++++ Supplied data

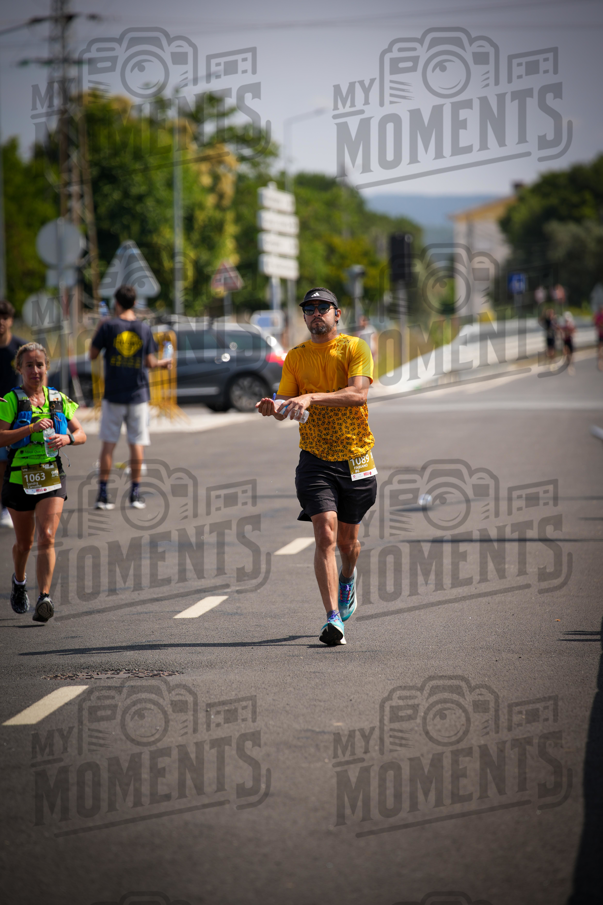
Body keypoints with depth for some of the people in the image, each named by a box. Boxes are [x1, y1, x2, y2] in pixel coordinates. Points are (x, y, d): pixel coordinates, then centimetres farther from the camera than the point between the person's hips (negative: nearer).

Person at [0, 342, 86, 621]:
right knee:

++++++++

- [Exercise details] Extract every text line from the listing above verbatim, leaving out the picture.

- [Response box]
Body keypoints with depth for some of the people in the image, each named by a box. Boxes are [x1, y1, x2, y2] in pixel coordinates. Points are (x, y, d): pixel coordinates, then centimetres farther from the camera than the point between the person's hips (negative: nearer).

Person at [0, 342, 86, 621]:
right knee:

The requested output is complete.